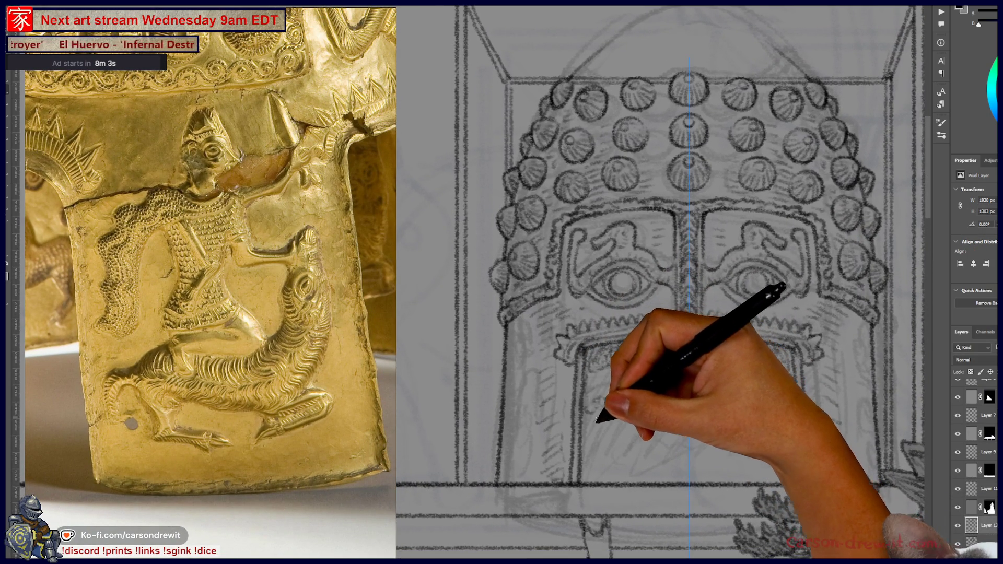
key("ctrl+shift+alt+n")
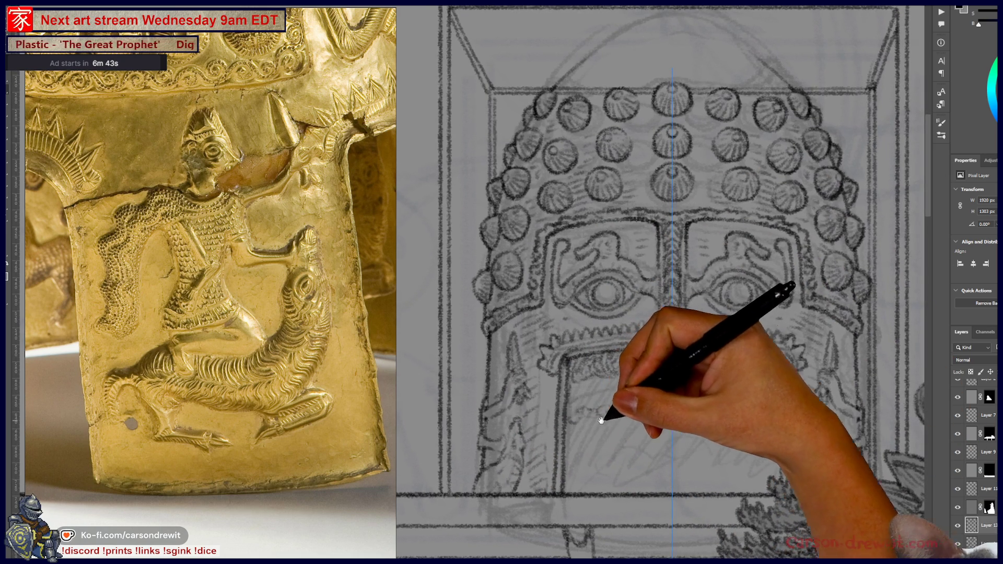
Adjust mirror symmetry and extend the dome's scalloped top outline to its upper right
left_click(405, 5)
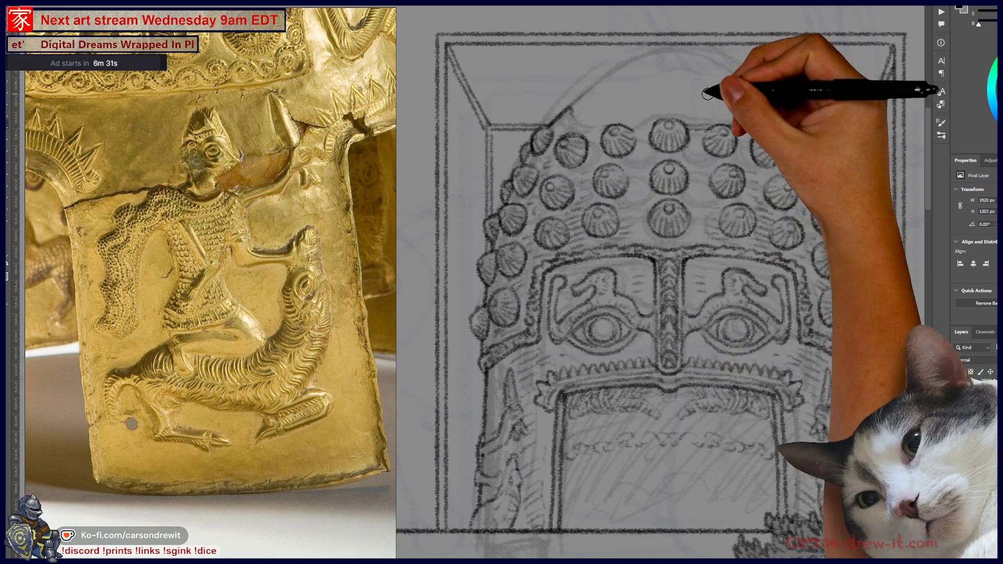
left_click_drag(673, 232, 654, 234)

....................

Drop the pictures and reproduce the rest of the data above exactly.

* Answer to this problem
key("ctrl+shift+alt+n")
Adjust mirror symmetry and extend the dome's scalloped top outline to its upper right
left_click(405, 5)
left_click_drag(673, 232, 654, 234)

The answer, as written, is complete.